Diarrhoea-related diseases claim lives of 26 children each day in Afghanistan – UNICEF

Young girls washing clothes near a small stream at the Gulan camp in the south-eastern Afghan province of Khost. Water scarcity for domestic use is one of the major issues camp residents face. Photo UNAMA/Sayed Muhammad Shah (file)

2 November 2017 – Although the number of children under five years dying from diarrhoea each year in Afghanistan has dropped below 10,000 for the first time, the disease still claims the lives of 9,500 children, or 26 each day, the United Nations Children’s Fund (UNICEF) said Thursday.

Deaths from diarrhoea are particularly tragic because in most cases, they can be easily avoided,” said Adele Khodr, UNICEF Afghanistan Representative. “Using a toilet and washing your hands is literally a matter of life or death.”

Diarrhoea-related deaths account for around 12 per cent of the 80,000 deaths of children under the age of five that occur annually in Afghanistan.

The risks associated with diarrhoeal infections are exacerbated in the country, where some 1.2 million children are already malnourished and 41 per cent of children are stunted. Poor sanitation and hygiene compound malnutrition, leaving children more susceptible to infections that cause diarrhoea, which in turn worsens malnutrition.
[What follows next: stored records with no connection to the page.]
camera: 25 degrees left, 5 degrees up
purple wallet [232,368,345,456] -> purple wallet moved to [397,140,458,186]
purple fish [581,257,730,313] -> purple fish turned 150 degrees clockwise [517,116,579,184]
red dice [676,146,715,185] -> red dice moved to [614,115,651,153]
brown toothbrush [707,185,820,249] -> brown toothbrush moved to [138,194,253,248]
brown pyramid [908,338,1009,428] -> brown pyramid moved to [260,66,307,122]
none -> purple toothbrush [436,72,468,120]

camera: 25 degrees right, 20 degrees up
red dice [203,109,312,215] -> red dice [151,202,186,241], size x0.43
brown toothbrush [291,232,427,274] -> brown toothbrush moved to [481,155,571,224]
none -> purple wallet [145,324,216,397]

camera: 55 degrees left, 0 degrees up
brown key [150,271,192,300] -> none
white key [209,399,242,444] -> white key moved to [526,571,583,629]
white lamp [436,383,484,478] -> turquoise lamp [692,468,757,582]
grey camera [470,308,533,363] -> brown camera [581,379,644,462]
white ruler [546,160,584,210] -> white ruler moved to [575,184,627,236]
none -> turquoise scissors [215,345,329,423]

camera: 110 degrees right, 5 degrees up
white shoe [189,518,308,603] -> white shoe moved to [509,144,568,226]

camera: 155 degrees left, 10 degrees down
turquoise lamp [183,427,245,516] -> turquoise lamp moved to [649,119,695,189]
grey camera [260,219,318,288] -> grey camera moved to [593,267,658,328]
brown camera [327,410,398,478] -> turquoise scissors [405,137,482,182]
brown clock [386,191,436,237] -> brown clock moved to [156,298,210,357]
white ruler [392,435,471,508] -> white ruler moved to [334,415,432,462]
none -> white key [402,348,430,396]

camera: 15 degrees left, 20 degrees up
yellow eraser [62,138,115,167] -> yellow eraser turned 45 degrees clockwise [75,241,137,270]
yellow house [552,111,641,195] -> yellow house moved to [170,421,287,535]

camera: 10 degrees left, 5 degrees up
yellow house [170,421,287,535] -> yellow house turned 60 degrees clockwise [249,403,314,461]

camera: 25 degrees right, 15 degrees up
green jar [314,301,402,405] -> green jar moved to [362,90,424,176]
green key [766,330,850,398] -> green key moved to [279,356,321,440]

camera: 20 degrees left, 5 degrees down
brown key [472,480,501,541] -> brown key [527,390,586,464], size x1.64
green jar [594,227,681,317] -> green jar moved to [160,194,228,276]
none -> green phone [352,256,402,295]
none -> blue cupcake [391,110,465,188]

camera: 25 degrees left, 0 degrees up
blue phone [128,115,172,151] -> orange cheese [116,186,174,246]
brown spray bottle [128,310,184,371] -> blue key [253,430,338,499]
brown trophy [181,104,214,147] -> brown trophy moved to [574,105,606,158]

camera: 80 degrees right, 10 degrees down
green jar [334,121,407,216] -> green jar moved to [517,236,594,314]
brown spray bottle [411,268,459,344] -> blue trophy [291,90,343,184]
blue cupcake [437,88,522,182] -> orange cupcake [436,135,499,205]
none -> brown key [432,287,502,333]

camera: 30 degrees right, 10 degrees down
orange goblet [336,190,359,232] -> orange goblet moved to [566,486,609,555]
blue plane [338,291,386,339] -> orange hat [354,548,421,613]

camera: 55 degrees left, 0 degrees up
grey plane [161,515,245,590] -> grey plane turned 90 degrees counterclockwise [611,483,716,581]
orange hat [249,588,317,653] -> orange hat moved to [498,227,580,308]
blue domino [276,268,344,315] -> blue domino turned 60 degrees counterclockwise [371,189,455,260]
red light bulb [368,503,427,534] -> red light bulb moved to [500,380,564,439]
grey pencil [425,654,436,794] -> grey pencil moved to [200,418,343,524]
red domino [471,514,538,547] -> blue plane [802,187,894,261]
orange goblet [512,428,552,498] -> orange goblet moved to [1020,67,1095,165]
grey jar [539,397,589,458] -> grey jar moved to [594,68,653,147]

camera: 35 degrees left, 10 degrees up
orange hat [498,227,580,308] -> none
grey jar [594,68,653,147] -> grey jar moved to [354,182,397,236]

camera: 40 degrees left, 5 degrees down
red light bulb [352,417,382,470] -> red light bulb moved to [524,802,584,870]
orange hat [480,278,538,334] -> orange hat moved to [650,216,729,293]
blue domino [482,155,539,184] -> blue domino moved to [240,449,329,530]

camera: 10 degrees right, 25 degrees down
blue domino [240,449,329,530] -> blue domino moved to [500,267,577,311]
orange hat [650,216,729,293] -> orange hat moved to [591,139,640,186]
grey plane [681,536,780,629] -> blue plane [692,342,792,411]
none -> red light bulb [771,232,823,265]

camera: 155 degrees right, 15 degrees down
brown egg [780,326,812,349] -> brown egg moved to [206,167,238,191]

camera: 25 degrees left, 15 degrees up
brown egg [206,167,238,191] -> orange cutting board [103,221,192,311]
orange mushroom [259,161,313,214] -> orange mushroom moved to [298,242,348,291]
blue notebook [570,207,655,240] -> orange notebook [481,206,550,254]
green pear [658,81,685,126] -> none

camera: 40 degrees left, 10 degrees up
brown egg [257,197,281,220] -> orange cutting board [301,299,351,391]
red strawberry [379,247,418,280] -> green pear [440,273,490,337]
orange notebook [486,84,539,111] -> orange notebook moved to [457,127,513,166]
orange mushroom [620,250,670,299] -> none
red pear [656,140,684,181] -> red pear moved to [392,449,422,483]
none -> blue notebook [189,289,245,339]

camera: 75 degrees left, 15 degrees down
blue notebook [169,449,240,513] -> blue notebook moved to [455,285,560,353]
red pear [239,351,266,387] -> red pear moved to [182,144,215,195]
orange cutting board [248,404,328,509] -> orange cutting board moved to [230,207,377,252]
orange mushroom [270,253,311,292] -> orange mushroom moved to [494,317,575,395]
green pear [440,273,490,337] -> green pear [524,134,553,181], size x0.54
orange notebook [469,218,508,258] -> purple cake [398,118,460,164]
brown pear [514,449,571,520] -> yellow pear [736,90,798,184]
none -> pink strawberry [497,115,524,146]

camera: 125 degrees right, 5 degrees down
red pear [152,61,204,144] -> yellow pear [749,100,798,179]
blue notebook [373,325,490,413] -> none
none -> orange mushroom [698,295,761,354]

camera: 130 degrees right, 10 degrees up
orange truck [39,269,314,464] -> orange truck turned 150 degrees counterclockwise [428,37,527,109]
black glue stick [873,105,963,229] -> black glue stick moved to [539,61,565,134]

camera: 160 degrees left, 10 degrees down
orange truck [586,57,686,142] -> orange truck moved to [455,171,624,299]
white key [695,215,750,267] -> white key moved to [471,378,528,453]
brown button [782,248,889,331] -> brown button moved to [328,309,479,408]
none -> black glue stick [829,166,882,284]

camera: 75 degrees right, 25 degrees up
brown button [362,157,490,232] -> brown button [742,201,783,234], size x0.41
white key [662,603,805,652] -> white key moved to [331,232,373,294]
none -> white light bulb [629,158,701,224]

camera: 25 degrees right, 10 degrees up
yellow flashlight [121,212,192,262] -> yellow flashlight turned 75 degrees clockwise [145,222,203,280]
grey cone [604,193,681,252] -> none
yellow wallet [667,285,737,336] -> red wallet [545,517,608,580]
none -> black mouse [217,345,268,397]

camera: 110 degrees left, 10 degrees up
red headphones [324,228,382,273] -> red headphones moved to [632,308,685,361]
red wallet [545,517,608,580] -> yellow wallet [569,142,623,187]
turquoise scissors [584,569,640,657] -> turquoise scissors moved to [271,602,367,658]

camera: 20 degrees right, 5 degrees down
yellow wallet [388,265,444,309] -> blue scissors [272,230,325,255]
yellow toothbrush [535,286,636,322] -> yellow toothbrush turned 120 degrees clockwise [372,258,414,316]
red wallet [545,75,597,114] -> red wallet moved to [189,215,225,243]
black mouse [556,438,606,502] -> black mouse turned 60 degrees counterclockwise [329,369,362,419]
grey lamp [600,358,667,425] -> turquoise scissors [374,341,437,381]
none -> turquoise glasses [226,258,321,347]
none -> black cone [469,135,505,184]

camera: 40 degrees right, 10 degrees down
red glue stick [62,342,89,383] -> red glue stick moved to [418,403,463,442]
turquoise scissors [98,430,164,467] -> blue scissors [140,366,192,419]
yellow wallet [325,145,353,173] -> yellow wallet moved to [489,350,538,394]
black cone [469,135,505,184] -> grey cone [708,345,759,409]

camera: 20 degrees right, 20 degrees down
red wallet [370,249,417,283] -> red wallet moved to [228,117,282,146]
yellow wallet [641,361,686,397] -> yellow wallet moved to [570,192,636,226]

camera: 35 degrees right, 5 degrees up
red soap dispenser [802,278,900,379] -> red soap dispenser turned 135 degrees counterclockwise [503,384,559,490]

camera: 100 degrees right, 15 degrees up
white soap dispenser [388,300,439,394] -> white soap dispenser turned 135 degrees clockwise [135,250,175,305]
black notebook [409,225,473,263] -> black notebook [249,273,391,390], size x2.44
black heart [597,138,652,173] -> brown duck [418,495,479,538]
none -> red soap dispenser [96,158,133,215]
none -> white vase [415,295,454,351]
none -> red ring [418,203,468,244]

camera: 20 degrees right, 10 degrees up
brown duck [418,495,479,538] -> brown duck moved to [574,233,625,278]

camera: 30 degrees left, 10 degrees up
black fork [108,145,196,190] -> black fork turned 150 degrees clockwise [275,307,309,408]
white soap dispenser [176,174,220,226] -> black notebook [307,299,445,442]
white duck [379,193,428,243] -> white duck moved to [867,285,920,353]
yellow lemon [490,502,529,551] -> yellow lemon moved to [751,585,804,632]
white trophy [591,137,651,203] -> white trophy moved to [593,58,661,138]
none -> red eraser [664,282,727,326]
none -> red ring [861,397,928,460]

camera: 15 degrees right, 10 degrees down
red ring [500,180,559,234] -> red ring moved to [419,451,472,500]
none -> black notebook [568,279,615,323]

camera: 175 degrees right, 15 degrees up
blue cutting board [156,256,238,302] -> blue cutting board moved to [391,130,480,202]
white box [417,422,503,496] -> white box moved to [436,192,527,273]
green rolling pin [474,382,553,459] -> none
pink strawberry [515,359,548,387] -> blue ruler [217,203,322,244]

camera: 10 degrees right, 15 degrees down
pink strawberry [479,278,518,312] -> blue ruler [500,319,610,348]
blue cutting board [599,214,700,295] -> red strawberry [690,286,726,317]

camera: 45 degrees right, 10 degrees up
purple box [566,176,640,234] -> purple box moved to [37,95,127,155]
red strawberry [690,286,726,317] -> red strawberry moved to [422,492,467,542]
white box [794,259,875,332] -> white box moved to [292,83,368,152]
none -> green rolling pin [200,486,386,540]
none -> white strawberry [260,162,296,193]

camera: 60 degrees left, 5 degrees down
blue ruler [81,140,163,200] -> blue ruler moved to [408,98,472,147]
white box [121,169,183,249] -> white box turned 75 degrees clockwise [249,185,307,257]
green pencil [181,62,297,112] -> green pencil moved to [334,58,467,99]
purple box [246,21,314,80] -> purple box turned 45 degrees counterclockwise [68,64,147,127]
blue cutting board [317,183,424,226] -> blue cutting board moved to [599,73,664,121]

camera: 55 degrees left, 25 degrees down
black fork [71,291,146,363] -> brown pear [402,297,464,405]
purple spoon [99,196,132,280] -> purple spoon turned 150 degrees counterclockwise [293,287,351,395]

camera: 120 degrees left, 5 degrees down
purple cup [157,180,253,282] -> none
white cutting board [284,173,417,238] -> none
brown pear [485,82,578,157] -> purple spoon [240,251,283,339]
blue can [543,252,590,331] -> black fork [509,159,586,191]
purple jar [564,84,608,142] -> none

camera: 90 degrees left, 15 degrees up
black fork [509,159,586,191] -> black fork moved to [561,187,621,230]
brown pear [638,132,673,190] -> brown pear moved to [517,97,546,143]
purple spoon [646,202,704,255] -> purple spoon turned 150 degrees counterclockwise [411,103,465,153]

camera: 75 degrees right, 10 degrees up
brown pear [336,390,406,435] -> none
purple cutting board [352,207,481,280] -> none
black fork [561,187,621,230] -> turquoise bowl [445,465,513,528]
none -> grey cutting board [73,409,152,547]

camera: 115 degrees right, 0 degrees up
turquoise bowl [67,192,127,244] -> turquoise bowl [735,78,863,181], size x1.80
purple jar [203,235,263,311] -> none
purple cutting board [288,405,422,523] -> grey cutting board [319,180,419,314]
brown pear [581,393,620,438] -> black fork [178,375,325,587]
Providing access to safe water and improved sanitation facilities in villages and towns across the country is critical, said Ms. Khodr, adding that community-led efforts to improve hygiene practices are the simple and most effective way to save lives.

While insecurity continues to affect humanitarian access to parts of the country and slows development, there is still progress. The district of Nili, in Daykundi province, central Afghanistan, was declared as the country’s first ‘open defecation free district’ at a ceremony on 1 November.

Towns and villages across Nili took on the community-led approach in which families identify areas around their homes that are used as toilets. Through a combination of shock, shame, pride and disgust, families without a toilet decide to build their latrine.

Community-wide commitment and some peer pressure does the rest and typically after three to six months an entire community has given up defecating in the open, contributing to a healthier environment for everyone.

In 2017, UNICEF in Afghanistan has already supported more than 500 Afghan communities to be declared and certified as open-defecation-free.